Ma ciò che allora sembrò una fortuna, una meravigliosa opportunità, era in realtà frutto di una vera e propria strategia di ricatto occupazionale. Aldo spiega in maniera esauriente la logica che, a suo parere,  governava tutto il sistema di assunzioni all’Ilva: “Assumevano giovani parenti o amici dei dipendenti anziani che avevano dei contratti a termine, in cambio della promessa di una eventuale trasformazione in contratti a tempo indeterminato. In questo modo tenevano per la gola gli anziani e per le palle i più giovani perché quei contratti non cambiavano mai e anzi, le condizioni di lavoro diventavano sempre più difficili, ma soprattutto ci avvelenavano poco alla volta. Chi però provava a lamentarsi, veniva minacciato di licenziamento. Nessuno poteva permettersi di perdere il lavoro, perché l’alternativa, in una città come Taranto era fare la fame, così abbassavamo la testa, convinti di non avere altra scelta. E mentre noi subivamo questo ricatto, loro festeggiavano i premi di produzione con cene da migliaia di euro”. Oltre al ricatto, Aldo e gli altri operai, subivano anche pressioni di ogni tipo, compresa la presenza continua di controllori che li sorvegliavano di nascosto.

“Sono andato a lavorare persino con la febbre – continua Aldo- non mi sono mai rifiutato di arrampicarmi pericolosamente, non mi sono mai spaventato per le esplosioni o per un morto di tanto in tanto, qua e là per lo stabilimento. Lavoravo per lo più al ripristino lance, al penultimo piano dell’ acciaieria, l’equivalente di un nono/ decimo piano di un edificio normale. In quegli anni, i fenomeni di “slooping” erano continui (ossia l’utilizzo improprio di 6 torce che provocano un’intensa nube rossastra che disperdendosi nel cielo inquina l’aria). C’erano dei fiduciari nascosti nei pulpiti, che cronometravano i gruisti e se il gruista impiegava troppo tempo a svolgere il suo lavoro, veniva punito. Più veloce era la colata della ghisa nel convertitore e più corpose e dense erano le nubi di fumo che invadevano i piani alti. Come quando versi velocemente la birra in un bicchiere e vedi la schiuma traboccare. A volte non si riusciva a vedere a 5 metri di distanza.
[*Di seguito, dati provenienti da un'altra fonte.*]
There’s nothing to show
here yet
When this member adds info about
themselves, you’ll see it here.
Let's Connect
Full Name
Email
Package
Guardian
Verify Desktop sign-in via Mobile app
Il reparto era tutto chiuso per evitare che il troppo fumo potesse dare nell’occhio. Dunque nessuna finestra verso cui correre in caso di pericolo, nessuna via di fuga”.
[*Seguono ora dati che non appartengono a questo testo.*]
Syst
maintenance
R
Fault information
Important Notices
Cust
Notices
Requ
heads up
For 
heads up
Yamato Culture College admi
Aldo racconta in maniera calma e lucida, come se parlasse di cose accadute ieri; ha impresso nella mente ogni singolo attimo in quella fabbrica, ogni episodio, ogni cosa.
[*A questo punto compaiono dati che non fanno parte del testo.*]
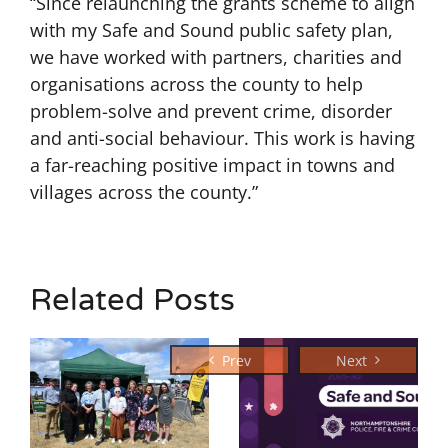
“Since relaunching the grants scheme to align
with my Safe and Sound public safety plan,
we have worked with partners, charities and
organisations across the county to help
problem-solve and prevent crime, disorder
and anti-social behaviour. This work is having
a far-reaching positive impact in towns and
villages across the county.”
Related Posts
“Taranto ha gridato sempre il suo dramma, ma nessuno l’ha ascoltata – conclude-  lo Stato italiano per primo  si è ripetutamente fatto sordo e cieco di fronte alla nostra tragedia. Ma adesso basta. Il nostro Comitato è nato proprio per dire ‘no’ ai ricatti e ‘sì’ ai diritti e per dare finalmente voce alla città intera, non soltanto ai lavoratori Ilva. Siamo tutti uniti in questa lotta e fieri di portarla avanti, per il bene di Taranto e dei nostri figli che la abitano”.